The Women of Marvel panel on Sunday was at a "normal, reasonable hour" this year, began moderator Jeanine Schaefer, and not at "ass o'clock in the morning like it normally is." Featuring Kelly Sue DeConnick (Captain Marvel), Sarah Pichelli (Ultimate Spider-Man), Janet Lee (Northanger Abbey), Emily Shaw, Stephanie Hans, Laura Sankovitch, Ellie Pyle, Sana Amanat, and Judy Stephens, this discussion was packed to the gills with talented comics professionals.
The first thing tackled was a recap of some relevant announcements Marvel had made over the weekend like the newly re-designed She-Hulk by Charles Soule and Javier Pulido, and the upcoming Black Widow by Nathan Edmondson and Phil Noto. In addition, the continuation of titles like X-Men, Captain Marvel (the news of the relaunch actually came a few hours later during the Spider-Man and Friends panel), and Avengers Assemble (with Warren Ellis) were mentioned.
Before the Q&A started, DeConnick said, "How many ladies we have in the room? Okay, so any notion that anyone has about ladies not reading comics or ladies not reading superhero comics… We're setting that aside and we're not addressing that anymore. It's over."
She then asked all the ladies in the audience with an interest in working in the industry to stand up, look around, and make friends. "Because you are going to need each other. We need you, we want you, you all have unique voices and gifts. So I need you to start making comics. Start now. Every creative endeavor is difficult and and frightening. Get your shitty comics out of the way now, it's part of the process. It doesn't make you a bad artist. Make your mistakes now. Don't be afraid of them." The Women of Marvel panel has been doing this since DeConnick began it in 2009.
The first question from the audience begat a quick aside about the importance of pre-ordering your comics. "Comic sales are not by sales in the shop, but by units shipped. So if you want to support a book, pre-order."
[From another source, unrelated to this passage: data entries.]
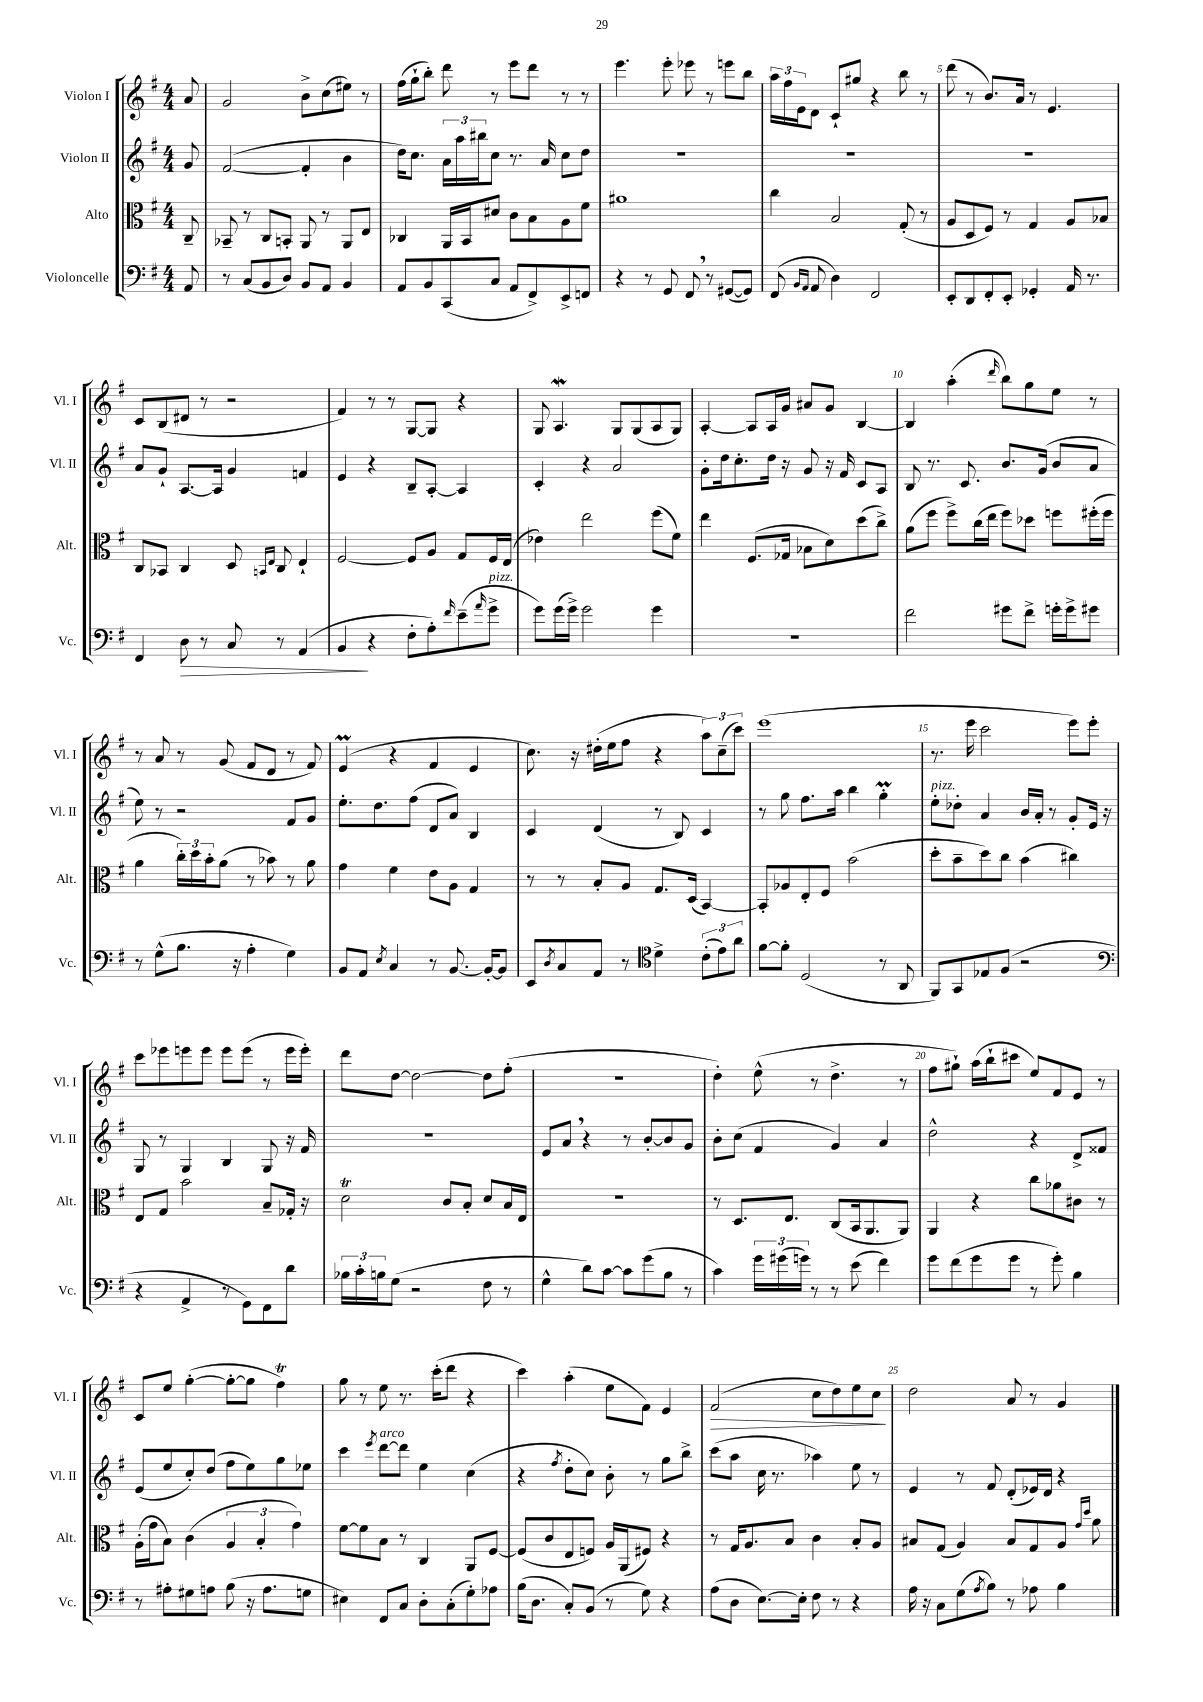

**kern	**kern	**kern	**kern
*staff4	*staff3	*staff2	*staff1
*clefF4	*clefC3	*clefG2	*clefG2
*k[f#]	*k[f#]	*k[f#]	*k[f#]
*M4/4	*M4/4	*M4/4	*M4/4
8AA	8C~	8g	8a
=	=	=	=
8r	8BB-~	([2f#	2g
(8C	8r	.	.
8BB	8C	.	.
8D)	8BB'	.	.
8BB	8AA	4f#']	8b^
8AA	8r	.	(8cc
4BB	8AA	4b	8ee#)
.	8E	.	8r
=	=	=	=
8AA	4C-	16dd)	(16ff#
.	.	8.cc	16gg`
8BB	.	.	8bb')
(8CC	16AA	24a	8ddd
.	.	24aa	.
.	16BB	.	.
.	.	24bb#	.
8C	8d#	8cc	8r
8AA	8c	8.r	8eee
8FF#^)	8B	.	8ddd
.	.	16a	.
8EE^	8A	8cc	8r
8FF	8f#	8dd	8r
=	=	=	=
4r	1a#	1r	4.eee
8r	.	.	.
8GG	.	.	8eee'
8FF#	.	.	8eee-
8r	.	.	8r
([8GG#	.	.	8eee
8GG#])	.	.	8bb
=	=	=	=
(8FF#	4cc	1r	24aa
.	.	.	24ff#
.	.	.	24e
16qqBB	.	.	.
16qqAA	.	.	.
8AA	.	.	8d
4D)	2B	.	8c`
.	.	.	8gg#
2FF#	.	.	4r
.	(8G'	.	8bb
.	8r	.	8r
=	=	=	=
8EE'	8A	1r	(8ddd
8DD	8D	.	8r
8FF#'	8F#)	.	8.b)
8EE'	8r	.	.
.	.	.	16a
4GG-'	4G	.	8r
.	.	.	4.e
16AA	8A	.	.
8.r	.	.	.
.	8B-	.	.
=	=	=	=
4FF#	8C	8a	8c
.	8BB-	8g`	(8B
8D	4C	[8.A	8d#
8r	.	.	8r
.	.	16A]	.
8C	8D	4g	2r
.	16qqBB	.	.
.	16qqE	.	.
8r	8C	.	.
(4AA	4E`	4f	.
=	=	=	=
4BB	[2F#	4e	4f#)
4r	.	4r	8r
.	.	.	8r
8F#'	8F#]	8B~	[8G
8A')	8A	[8A'	8G]
16qqf#	.	.	.
(8e~	8G	4A]	4r
16qqa	.	.	.
8g^	16F#	.	.
.	(16E	.	.
=	=	=	=
8g)	4e-)	4c'	8G
(16g	.	.	4.A
16g^)	.	.	.
2g	2ee	4r	.
.	.	2a	8G
.	.	.	(8G
4g	(8ff#	.	8A
.	8f#)	.	8G)
=	=	=	=
1r	4ee	8g'	[4A'
.	.	16dd	.
.	.	8.cc'	.
.	(8.F#	.	8A]
.	.	16dd	16A
.	16G-	16r	16g
.	8B-	8g	8a#
.	8d)	16r	8g
.	.	16f#	.
.	(8dd	8c	[4B
.	8cc^)	8A	.
=	=	=	=
2f#	(8a	8B	4B]
.	8ff#	8.r	.
.	8ff#^)	.	(4aa'
.	.	8.c	.
.	(16cc	.	.
.	16ee	.	.
.	.	.	16qqddd
8g#	8ff#)	8.b	8bb)
8f#^	8dd-	.	8gg
.	.	(16g	.
16g'	8ff	8b	8ee
16g^	.	.	.
8g#	(16ff#'	8a	8r
.	16ff#	.	.
=	=	=	=
8r	4a	8ee)	8r
(8G^^	.	8r	8a
8.B	24cc')	2r	8r
.	24dd	.	.
.	24b'	.	.
.	(8a	.	(8g
16r	.	.	.
4A'	8r	.	8f#
.	8b-)	.	8d
4G)	8r	8f#	8r
.	8a	8g	8f#)
=	=	=	=
8BB	4g	8.ee'	(4e
8AA	.	.	.
.	.	8.dd	.
8qE	.	.	.
4C	4f#	.	4r
.	.	(8ff#	.
8r	8e	8d	4f#
[8.BB	8A	8a)	.
.	4G	4B	4e
16BB'_	.	.	.
8BB]	.	.	.
=	=	=	=
8EE	8r	4c	8.cc)
8qD	.	.	.
8C	8r	.	.
.	.	.	16r
8AA	8B'	(4d	(16dd#'
.	.	.	16ee
8r	8A	.	8ff#
*clefC4	*	*	*
4d^	8.G	8r	4r
.	.	8B)	.
.	(16D	.	.
(12c'	[4BB)	4c	12aa)
12e)	.	.	(12cc~
12a	.	.	12ccc)
=	=	=	=
[8f#	8BB']	8r	(1eee
8f#']	8A-	8gg	.
(2D	8E'	8.ff#	.
.	8F#	.	.
.	.	16aa	.
.	(2b	4bb	.
8r	.	4gg'	.
8AA	.	.	.
=	=	=	=
8FF#)	8dd'	8ee'	8.r
8GG	8b~	8dd-'	.
.	.	.	16eee
8E-	8dd)	4a	2ccc
(8F#	8cc	.	.
2r	(4b	16b	.
.	.	16a'	.
.	.	8r	.
.	4cc#)	8g'	8eee)
.	.	16e	8eee'
.	.	16r	.
=	=	=	=
*clefF4	*	*	*
4r	8E	8G	8ccc
.	8G	8r	8eee-
4AA^	2b	4G	8eee
.	.	.	8eee
8r	.	4B	8eee
8GG)	.	.	(8eee
8FF#	8B~	8G	8r
8d	16G-'	16r	16eee
.	16r	16f#	16eee')
=	=	=	=
24B-	2d	1r	8ddd
24c'	.	.	.
24B	.	.	.
(8G	.	.	[8dd
2r	.	.	2dd_
.	8c	.	.
.	8B'	.	.
8F#	8d	.	8dd]
8r	16B	.	(8ff#'
.	16E	.	.
=	=	=	=
4G^^	1r	8e	1r
.	.	8a	.
8d)	.	4r	.
[8c	.	.	.
8c]	.	8r	.
(8g	.	[8b'	.
8B	.	8b]	.
8r	.	8g	.
=	=	=	=
4c)	8r	8b'	4dd')
.	8.D	(8cc	.
24g	.	4f#	(8ee^^
(24g#	.	.	.
.	8.E	.	.
24g)	.	.	.
8r	.	.	8r
8r	(8C	4g)	4.dd^
(8e	16BB	.	.
.	8.AA	.	.
4f#)	.	4a	.
.	8AA)	.	8r
=	=	=	=
8g	4AA	2dd^^	8ff#
(8f#	.	.	8gg#`)
8g	4r	.	(16aa
.	.	.	16bb`
8g	.	.	8ccc#
8r	8cc	4r	8ee)
8g')	8a-	.	8f#
4B	8c#	8d^	8e
.	8r	8f##	8r
=	=	=	=
8r	(16A'	(8e	8c
.	16g	.	.
8A#'	8B)	8ee	8ee
8G#	(4c	8cc')	([4gg'
8A	.	(8dd	.
(8B	6A	8ff#	8gg'_
16r	.	8ee)	8gg]
.	6B'	.	.
8.A	.	.	.
.	.	8gg	4ff#)
.	6g)	.	.
8G	.	8ee-	.
=	=	=	=
4E#)	[8f#	4ccc	8gg
.	8f#]	.	8r
.	.	8qeee	.
8FF#	8B	[8ddd	8ee
8C	8r	8ddd]	8.r
8D'	4C	4ee	.
.	.	.	(16ccc'
(8C'	.	.	8ddd
8G')	8AA	(4cc	4r
8A-	[8F#	.	.
=	=	=	=
(16B	(8F#]	4r	4ccc)
8.D	.	.	.
.	8c	.	.
.	.	8qff#	.
8C')	8E	8dd'	(4aa'
(8BB	8F)	8cc)	.
8r	16A	8b'	8ee
.	(16AA	.	.
8G)	8F#)	8r	8f#)
4r	4r	8gg	4e
.	.	8bb^	.
=	=	=	=
(8A	8r	(8ccc	(2f#
8D	16G	8aa	.
.	8.A	.	.
[8.E)	.	16cc	.
.	.	8.r	.
.	8B	.	.
16E']	.	.	.
8F#	4c	4aa-)	8cc
8r	.	.	8dd)
4r	8B'	8ee	8ee
.	8A	8r	8cc
=	=	=	=
16A	8B#	4e	2dd
16r	.	.	.
8C	(8G	.	.
(8G	4A)	8r	.
8qA	.	.	.
8B)	.	8f#	.
8r	8B#	(8d'	8a
8A-	8G	16e-)	8r
.	.	16d	.
4B	8A	4r	4g
.	16qqg	.	.
.	16qqdd	.	.
.	8a	.	.
==	==	==	==
*-	*-	*-	*-
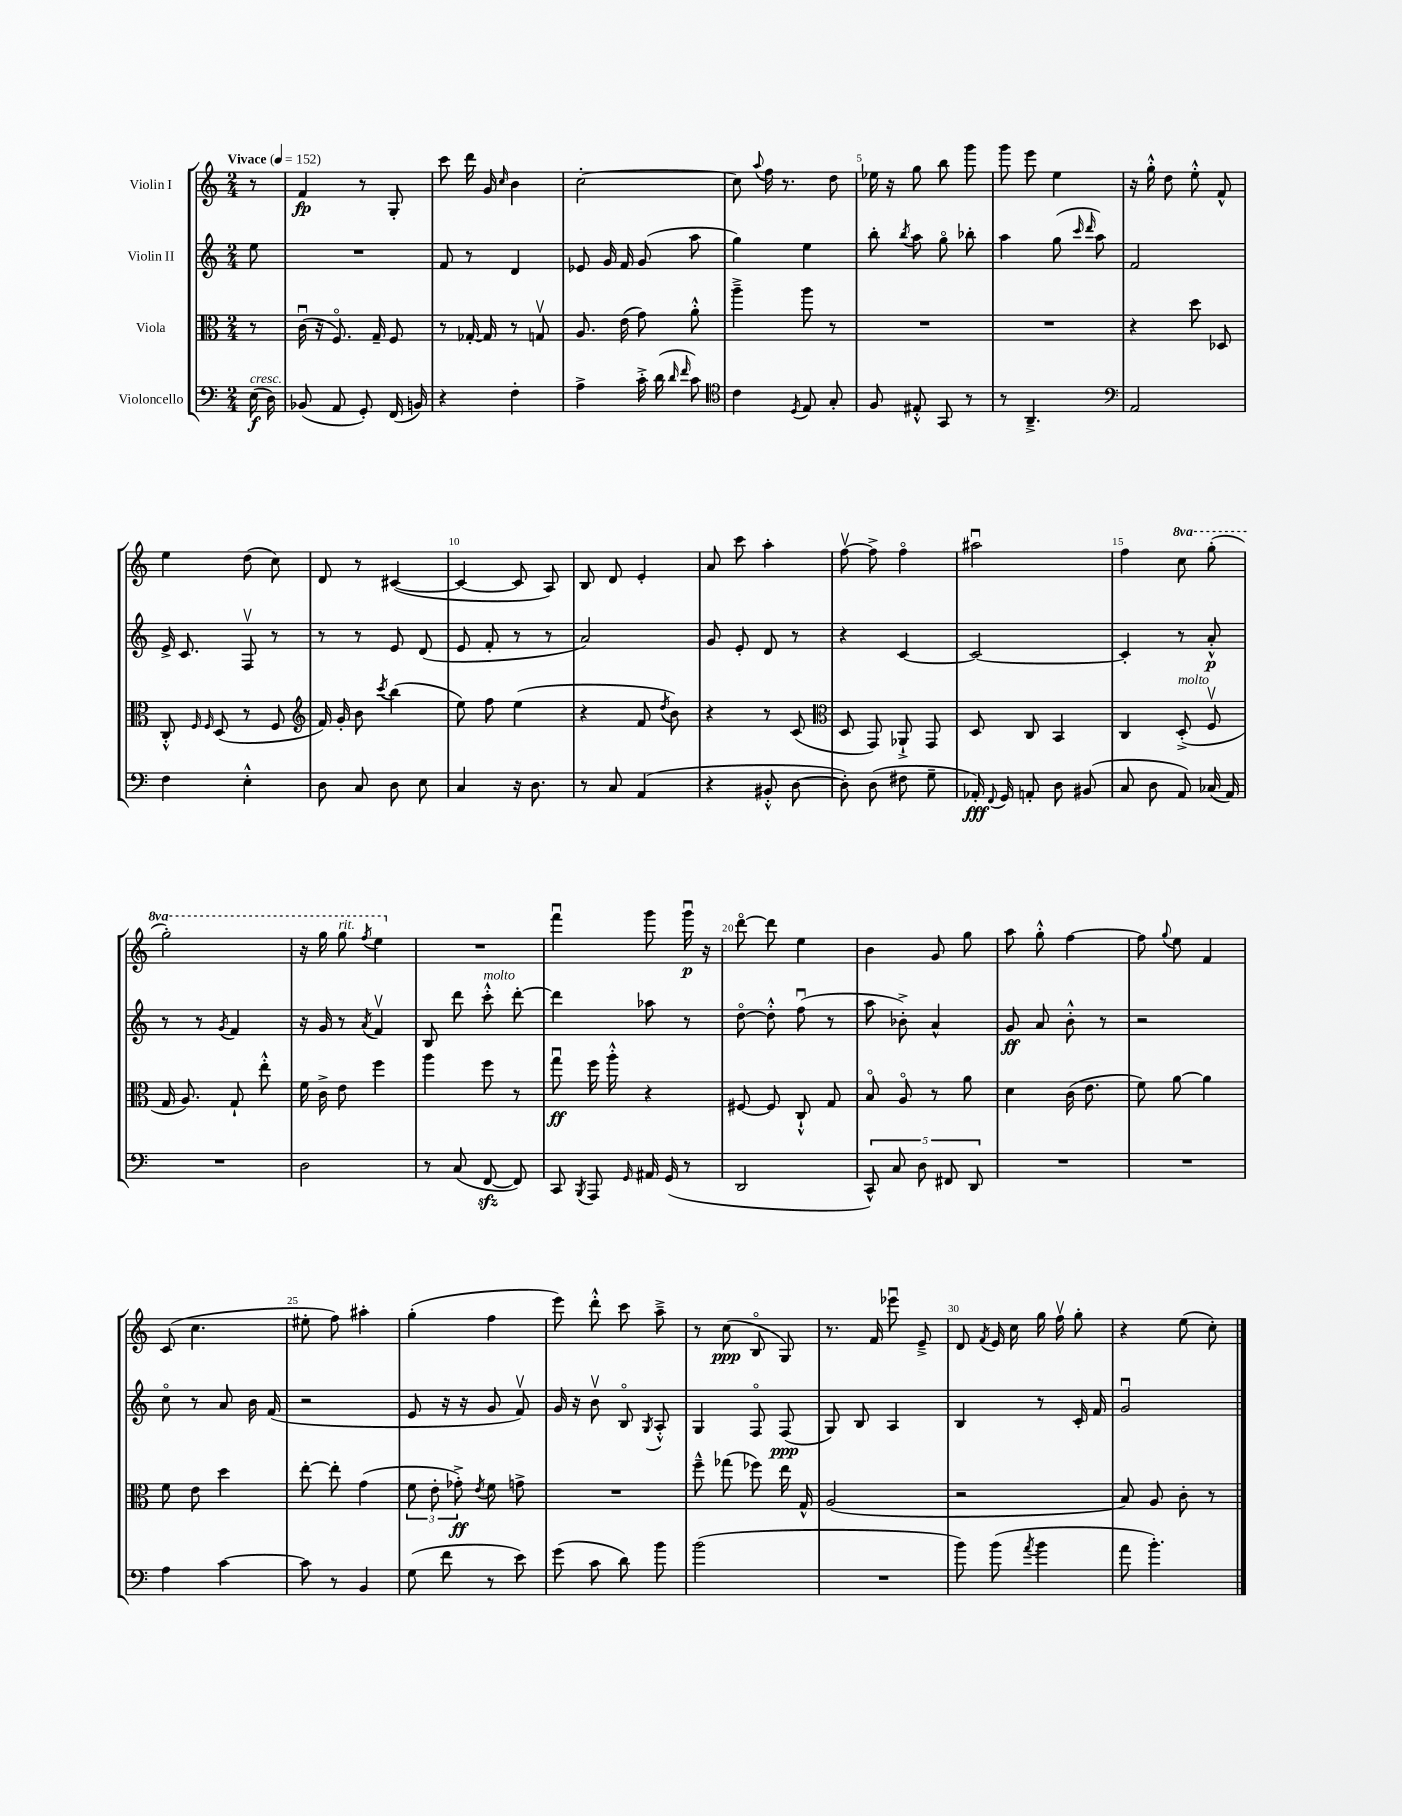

**kern	**kern	**kern	**kern
*staff4	*staff3	*staff2	*staff1
*clefF4	*clefC3	*clefG2	*clefG2
*k[]	*k[]	*k[]	*k[]
*M2/4	*M2/4	*M2/4	*M2/4
*MM152	*MM152	*MM152	*MM152
(16E\	8r	8ee\	8r
16D\)	.	.	.
=	=	=	=
(8BB-/	(16cu\	2r	4f/
.	16r	.	.
8AA/	8.Fo/)	.	.
8GG'/)	.	.	8r
.	16G~/	.	.
(16FF/	8F/	.	8G'/
16BB/)	.	.	.
=	=	=	=
4r	8r	8f/	8ccc\
.	[16G-'/	8r	16ddd\
.	16G-/]	.	16g/
.	.	.	16qqcc/
4F'\	8r	4d/	4b\
.	8Gv/	.	.
=	=	=	=
4A^\	8.A/	8e-/	[2cc'\
.	.	16g/	.
.	(16e\	16f/	.
16c'^\	8g\)	(8g/	.
(16d\	.	.	.
16qqd/	.	.	.
16qqf/	.	.	.
8c\)	8a'^^\	8aa\	.
=	=	=	=
*clefC4	*	*	*
4c\	4aa~^\	4gg\)	8cc\]
.	.	.	8qqaa/
.	.	.	16ff\
.	.	.	8.r
8qD/	.	.	.
8E/	8aa\	4ee\	.
8G'/	8r	.	8dd\
=	=	=	=
8F/	2r	8bb'\	16ee-\
.	.	.	16r
.	.	8qbb/	.
8E#'^^/	.	8aa\	8gg\
8GG/	.	8ggo\	8bb\
8r	.	8bb-'\	8ggg\
=	=	=	=
8r	2r	4aa\	8ggg\
4.AA~^/	.	.	8eee\
.	.	(8gg\	4ee\
.	.	16qqccc/	.
.	.	16qqddd/	.
.	.	8aa\)	.
=	=	=	=
*clefF4	*	*	*
2AA/	4r	2f/	16r
.	.	.	16gg'^^\
.	.	.	8dd\
.	8dd\	.	8ee'^^\
.	8D-/	.	8f^^/
=	=	=	=
4F\	8C'^^/	16e^/	4ee\
.	.	8.c/	.
.	16qqF/	.	.
.	16qqF/	.	.
.	(8D/	.	.
4E'^^\	8r	8Fv/	(8dd\
.	8F/	8r	8cc\)
=	=	=	=
*	*clefG2	*	*
8D\	16f/)	8r	8d/
.	16g'/	.	.
8C/	8b\	8r	8r
.	8qccc/	.	.
8D\	(4bb\	8e/	([4c#/
8E\	.	(8d/	.
=	=	=	=
4C/	8ee\)	8e/	4c#/_
.	8ff\	8f'/	.
16r	(4ee\	8r	8c#/]
8.D\	.	.	.
.	.	8r	8A/)
=	=	=	=
8r	4r	2a/)	8B/
8C/	.	.	8d/
(4AA/	8f/	.	4e'/
.	8qdd/	.	.
.	8b\)	.	.
=	=	=	=
4r	4r	8g/	8a/
.	.	8e'/	8ccc\
8BB#'^^/	8r	8d/	4aa'\
[8D\	(8c/	8r	.
=	=	=	=
*	*clefC3	*	*
8D'\])	8D/	4r	[8ffv\
(8D\	8GG/)	.	8ff^\]
8F#\	8AA-`^/	[4c/	4ffo\
8G~\	8GG/	.	.
=	=	=	=
16AA-'/)	8D/	2c/_	2aa#u\
8qqFF/	.	.	.
16GG/	.	.	.
8AA'/	8C/	.	.
8D\	4BB/	.	.
(8BB#/	.	.	.
=	=	=	=
8C/	4C/	4c'/]	4ff\
8D\	.	.	.
8AA/)	(8D'^/	8r	8ccc\
(16C-/	8Fv/	8a'^^/	(8ggg'\
16AA/)	.	.	.
=	=	=	=
2r	16G/	8r	2ggg'\)
.	8.A/)	.	.
.	.	8r	.
.	.	8qg/	.
.	8G`/	4f/	.
.	8ee'^^\	.	.
=	=	=	=
2D\	16f\	16r	16r
.	16c^\	16g/	16ggg\
.	8e\	8r	8ggg\
.	.	8qa/	8qfff/
.	4ff\	4fv/	4eee\
=	=	=	=
8r	4aa\	8B/	2r
(8C/	.	8ddd\	.
[8FF/	8ff\	8ccc'^^\	.
8FF/])	8r	[8ddd'\	.
=	=	=	=
8CC/	8ggu\	4ddd\]	4fffu\
8qBBB/	.	.	.
8AAA/	16ff\	.	.
.	16aa'^^\	.	.
16qqGG/	.	.	.
16AA#/	4r	8aa-\	8ggg\
(16GG/	.	.	.
8r	.	8r	16gggu\
.	.	.	16r
=	=	=	=
2DD/	[8F#/	[8ddo\	[8dddo\
.	8F#/]	8dd'^^\]	8ddd\]
.	8C`^^/	(8ffu\	4ee\
.	8G/	8r	.
=	=	=	=
10CC^^/)	8Bo/	8aa\	4b\
10C/	.	.	.
.	8Ao/	8b-'^\)	.
10D\	.	.	.
.	8r	4a^^/	8g/
10FF#/	.	.	.
.	8a\	.	8gg\
10DD/	.	.	.
=	=	=	=
2r	4d\	8g/	8aa\
.	.	8a/	8gg'^^\
.	(16c\	8b'^^\	[4ff\
.	8.e\	.	.
.	.	8r	.
=	=	=	=
2r	8f\)	2r	8ff\]
.	.	.	8qqgg/
.	[8a\	.	8ee\
.	4a\]	.	4f/
=	=	=	=
4A\	8f\	8cco\	(8c/
.	8e\	8r	4.cc\
[4c\	4dd\	8a/	.
.	.	16b\	.
.	.	(16f/	.
=	=	=	=
8c\]	[8ee'\	2r	8ee#'\
8r	8ee'\]	.	8ff\)
4BB/	(4g\	.	4aa#'\
=	=	=	=
(8G\	12f\	8e/	(4gg'\
.	12e'\	.	.
8f\	.	16r	.
.	12g-'^\)	.	.
.	.	16r	.
.	8qe/	.	.
8r	8f\	8g/	4ff\
8e\)	8g^\	8fv/)	.
=	=	=	=
(8g\	2r	16g/	8eee\)
.	.	16r	.
8c\	.	8bv\	8ddd'^^\
8d\)	.	8Bo/	8ccc\
.	.	8qG/	.
8b\	.	8A'^^/	8aa~^\
=	=	=	=
(2b\	8ff~^^\	4G/	8r
.	(8gg-\	.	(8cc\
.	8ff-\)	8Fo/	8Bo/
.	16ee\	(8F/	8G/)
.	16G^^/	.	.
=	=	=	=
2r	(2A/	8G/)	8.r
.	.	8B/	.
.	.	.	16f/
.	.	4A/	8eee-u\
.	.	.	8e~^/
=	=	=	=
8b\)	2r	4B/	8d/
.	.	.	8qf/
(8b\	.	.	16e/
.	.	.	16cc\
8qa/	.	.	.
4b\	.	8r	16gg\
.	.	.	16ffv\
.	.	16c'/	8gg'\
.	.	16f/	.
=	=	=	=
8a\	8B/)	2gu/	4r
4.b'\)	8A/	.	.
.	8c'\	.	(8ee\
.	8r	.	8cc'\)
==	==	==	==
*-	*-	*-	*-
When asked what character the women would like to see get her own title, the immediate answer from the panel and audience was Jessica Drew. Amanat mentioned that Rogue would be a good option, and DeConnick stated "I would read a Mystique book and I would read a Storm book."
Another audience member began her question by saying that her friend thinks that she makes too big a deal out of the issue of female representation. "She's wrong," said DeConnick immediately. "It matters, it matters. It's a big deal. I'm willing to be disliked, I'm willing to be called names, I'm willing to make people uncomfortable so that my daughter doesn't have to."
"I was Smurfette on the Avengers panel yesterday," she added. "Like, no! I believe Axel was the only person of color on stage. It's not good enough. I appreciate and I am proud of the progress that is being made, and I don't want to sweep it under the table. But this job ain't done, no one sit down."
The next question was what the ladies wanted the main takeaway for readers to be in regards to female representation.
"I think that it's very similar to the comics industry itself," said Amanat. "We all kind of felt like outsiders in our own way, and I feel like you can use that medium to reach marginalized readers. It really doesn't matter, you've just gotta get out of your own head and onto a flying motorcycle. I feel very lucky as a minority, I try to use the books that I do to try and be inclusive, and try and have different types of messages."
"I think the message is that we are all human beings," said DeConnick. "There is no 'other.' White males are human beings, but they're aren't the default human being."
One audience member asked what readers could do to spread the knowledge about these great female characters like Sif and Captain Marvel.
"Cosplaying!" said Stephens. "It's like a word of mouth without speaking. Walking around this convention you see cosplayers and you're like 'Maybe I'll pick that book up.' And you might be doing it without even realizing it."
"We do our best to create content that is going to represent the world in all its forms," noted Amanat. "We need you to go into your comic shop and buy two copies of these comics and give one to someone who doesn't know anything about comics. We physically need you to pay the three extra dollars."
A request for anecdotes about dealing with sexism was next. Amanat began with, "My first job in comics I dealt with a male boss. He made me feel really bad about the fact that I knew nothing about comics. I just read Archie and watched the X-Men show. It made me feel really crappy… and then that company went under and I got a job at Marvel!"
"I was sketching at my table in the artist's alley," said Pichelli "At one point he said,'You're really talented for being a lady. But my response was a big smile. I let my work do the talking. This is going to happen very often, I know that. So I am ready with a smile."
"Sometimes spite is the only reason I get out of bed in the morning," said DeConnick. "I use it as fuel. I was talking with someone who had a problem about my promotional image photo because I wasn't smiling. But I was trying to be generous and set my boundary. Most people have the best intentions, but are just blowing it. Defend your boundaries."
The panel wrapped up after that, stating that next year they are clearly going to need a bigger room.